House prices - have a look at the MLS website for details. You also won't know the best places to live before you come but house prices will normally give you that.

Mortgage - you can't normally get a mortgage until you have permanent residency but you can, at least, see what you are able to borrow once your PR is granted. Having a relative as guarantor means you will get one much quicker PR or no PR.

On the companies hring abroad and bringing you over there are such companies but they are rare and usually multinationals. I was headhunted in London by the Canadian comany so my transition was painless apart from -20 when I landed :clap2: . The initial TWP was paid for and sorted but I did all the rest myself inc. the PR application. :ranger:


----------



## bdadams (May 11, 2011)

I can help you in regards to purchasing a home. A large down payment will not help you with rates but can help you in acquiring a mortgage. Rates are based on the location of the purchase and credit rating. You need to be a permanent resident with a SIN that does not start with 9 in order to get a mortgage. I can work with you if you fit these criteria.


----------



## SczzyBoy (Jan 1, 2008)

bdadams said:


> I can help you in regards to purchasing a home. A large down payment will not help you with rates but can help you in acquiring a mortgage. Rates are based on the location of the purchase and credit rating. You need to be a permanent resident with a SIN that does not start with 9 in order to get a mortgage. I can work with you if you fit these criteria.


Nice advert couched as advice!  :clap2:


----------



## shahid-h (Apr 21, 2011)

I have come to know that IT is not on the list of professions for which a visa is granted. So as an IT professional I can't just apply for a visa. Any ideas on what other options may suit me more are welcomed.

I've also found that UK credit history is irrelevant in Canada.
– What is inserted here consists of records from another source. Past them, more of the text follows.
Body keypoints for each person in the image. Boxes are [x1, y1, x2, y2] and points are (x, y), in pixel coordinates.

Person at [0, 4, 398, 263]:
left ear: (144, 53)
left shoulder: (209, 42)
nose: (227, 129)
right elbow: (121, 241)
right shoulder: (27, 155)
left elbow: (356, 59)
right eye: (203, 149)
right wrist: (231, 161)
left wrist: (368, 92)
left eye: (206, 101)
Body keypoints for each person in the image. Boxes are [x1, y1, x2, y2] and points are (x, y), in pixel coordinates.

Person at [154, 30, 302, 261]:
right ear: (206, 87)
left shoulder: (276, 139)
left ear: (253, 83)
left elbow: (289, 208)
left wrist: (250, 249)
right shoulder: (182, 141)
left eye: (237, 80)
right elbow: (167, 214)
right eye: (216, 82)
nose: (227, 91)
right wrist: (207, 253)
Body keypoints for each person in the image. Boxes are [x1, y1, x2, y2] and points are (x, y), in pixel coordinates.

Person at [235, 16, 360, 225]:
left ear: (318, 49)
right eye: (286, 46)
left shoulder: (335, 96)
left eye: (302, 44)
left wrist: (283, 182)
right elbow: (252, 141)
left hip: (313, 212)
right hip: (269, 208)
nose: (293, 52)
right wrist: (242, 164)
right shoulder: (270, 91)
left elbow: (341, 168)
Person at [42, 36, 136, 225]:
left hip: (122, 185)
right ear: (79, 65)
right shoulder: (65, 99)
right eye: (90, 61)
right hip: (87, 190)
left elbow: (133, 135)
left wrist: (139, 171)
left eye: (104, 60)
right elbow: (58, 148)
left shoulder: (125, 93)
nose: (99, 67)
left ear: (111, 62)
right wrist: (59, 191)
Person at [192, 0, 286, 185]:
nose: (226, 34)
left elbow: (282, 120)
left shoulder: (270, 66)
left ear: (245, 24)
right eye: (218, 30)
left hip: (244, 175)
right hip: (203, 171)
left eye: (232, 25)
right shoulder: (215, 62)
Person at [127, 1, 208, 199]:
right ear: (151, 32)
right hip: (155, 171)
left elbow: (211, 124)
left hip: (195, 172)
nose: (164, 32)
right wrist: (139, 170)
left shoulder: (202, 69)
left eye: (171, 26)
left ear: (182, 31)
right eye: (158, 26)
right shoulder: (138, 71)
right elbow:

SczzyBoy - What do you actually do? Is it support or management?


----------



## heidar (May 13, 2011)

I'm in the same situation as you although I'm finishing university at the moment, I want to go to Canada straight after or as soon as I can.

It would seem that the safest bet is to apply for some jobs and then go over there for interviews etc. depending on what you can arrange. There don't appear to be many other options, at least I don't know about any but I'm not an expert!

I'd be interested to hear how this works out for you though and wish you all the best!


----------



## cyder45 (May 13, 2011)

bdadams said:


> I can help you in regards to purchasing a home. A large down payment will not help you with rates but can help you in acquiring a mortgage. Rates are based on the location of the purchase and credit rating. You need to be a permanent resident with a SIN that does not start with 9 in order to get a mortgage. I can work with you if you fit these criteria.


sounds like a scam!


----------



## SczzyBoy (Jan 1, 2008)

shahid-h said:


> I have come to know that IT is not on the list of professions for which a visa is granted. So as an IT professional I can't just apply for a visa. Any ideas on what other options may suit me more are welcomed.
> 
> I've also found that UK credit history is irrelevant in Canada.
> 
> SczzyBoy - What do you actually do? Is it support or management?


Well, everything really. TWP was for embedded systems designer but I was really IT manager. The former was on the list but the latter wasn't. This was mnagement. 
I've now changed and the LMO is for an IT Consultant which I am - this is actually support

I can do anything pretty much and have done everything from 1st line desktop support to almost every systems role right up to IT director of a multi-million dollar company.


----------



## Siouxie (May 16, 2011)

It is possible to get a mortgage without having PR and as a non-resident. You would need to put (I believe) between 10 and 40% as a down payment though. CIBC have a new resident and non-resident mortgage program and I believe a quick google search will reveal others.


----------



## Auld Yin (Mar 10, 2009)

Siouxie said:


> It is possible to get a mortgage without having PR and as a non-resident. You would need to put (I believe) between 10 and 40% as a down payment though. CIBC have a new resident and non-resident mortgage program and I believe a quick google search will reveal others.


IMO as a non-resident Canadian banks would require a down payment closer to 50%. As a TWP it is likely the down payment required would probably be 35% minimum


----------



## dcraig (May 14, 2011)

Siouxie said:


> It is possible to get a mortgage without having PR and as a non-resident. You would need to put (I believe) between 10 and 40% as a down payment though. CIBC have a new resident and non-resident mortgage program and I believe a quick google search will reveal others.


Before you sign anything at a bank, go to a mortgage broker, it won't cost you anything but your time, and more often than not they will find you a mortgage with a much lower rate, maybe even from a bank you have already talked to, a rate 1% or even .5% less, will save you thousands of dollars over the course of the mortgage. use the search function for this forum to search for "morgtage broker" to find a good example example,


----------